Das Haus war verlassen, stickige Luft kam mir entgegen, als ich die Haustür aufdrückte.

Ein seltsames Gefühl erfasste mich, als ich im Hausflur stand. Melancholie.

Dieses Haus war einmal mein richtiges Zuhause gewesen. Ich hatte meine Kindergeburtstage hier gefeiert, hatte meine große Schwester um den Tisch gejagt und mit meinem Vater im Garten gespielt. Ich erinnerte mich an sein Lachen und an das meiner Mom.

Aber jetzt war alles still.

Ich hatte plötzlich Lust, meine alten Videospiele wieder rauszuholen. Mit aufgedrehter Musik saß ich den Rest des Abends in meinem Zimmer, zockte Videospiele und war dabei seltsam glücklich.

Ich musste den Kühlschrank wieder auffüllen, deshalb ging ich am nächsten Morgen einkaufen. Austin begleitete mich.

„Und du bist dir wirklich sicher, dass du dir heute Abend etwas kochen willst?", fragte er mich und blieb vor einem Regal stehen, das mit Tütensuppen beladen war.

„Ich weiß du traust mir das Kochen nicht zu", sagte ich, „aber ich werde mir heute Abend eine Lasagne machen."

Ich schob meinen Einkaufswagen Richtung Kasse. Kochen war absolut nicht meine Stärke.

„Die Schulkantinen-Zeit ist vorbei", fügte ich hinzu, „und meine Mom hat sich nicht die Zeit genommen, ebenfalls nach Hause zu kommen. Also werde ich mir selbst Essen machen." Zumindest würde ich es versuchen.

Als ich um ein Regal bog, stand mir plötzlich ein Mann gegenüber.

Ich sah in sein Gesicht und erstarrte, denn ich kannte diesen großen Mann mit den schulterlangen, dunkelbraunen Haaren, dem Fünf-Tage-Bart und den dunkelblauen Augen.

Es war Gale, der Cousin meines Vaters.

Ich hatte keine Ahnung was er hier machte. Auf diese Begegnung hätte ich gut verzichten können.
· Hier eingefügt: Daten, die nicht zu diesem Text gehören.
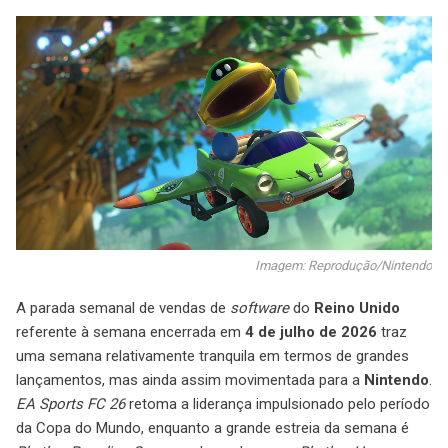
Imagem: Reprodução/Nintendo
A parada semanal de vendas de
software
do
Reino Unido
referente à semana encerrada em
4 de julho de 2026
traz
uma semana relativamente tranquila em termos de grandes
lançamentos, mas ainda assim movimentada para a
Nintendo
.
EA Sports FC 26
retoma a liderança impulsionado pelo período
da Copa do Mundo, enquanto a grande estreia da semana é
Anscheinend hatte auch er mich erkannt, er lehnte sich auf meinen Einkaufswagen und versperrte mir somit den Weg.

Ich überlegte mir, wie ich an ihm vorbeikommen konnte, vielleicht war eine Football Strategie notwendig.

„Na sieh mal einer an", sagte er mit dieser leider vertrauten, rauen Stimme und musterte mich von oben bis unten, „habe ich endlich einen von euch gefunden."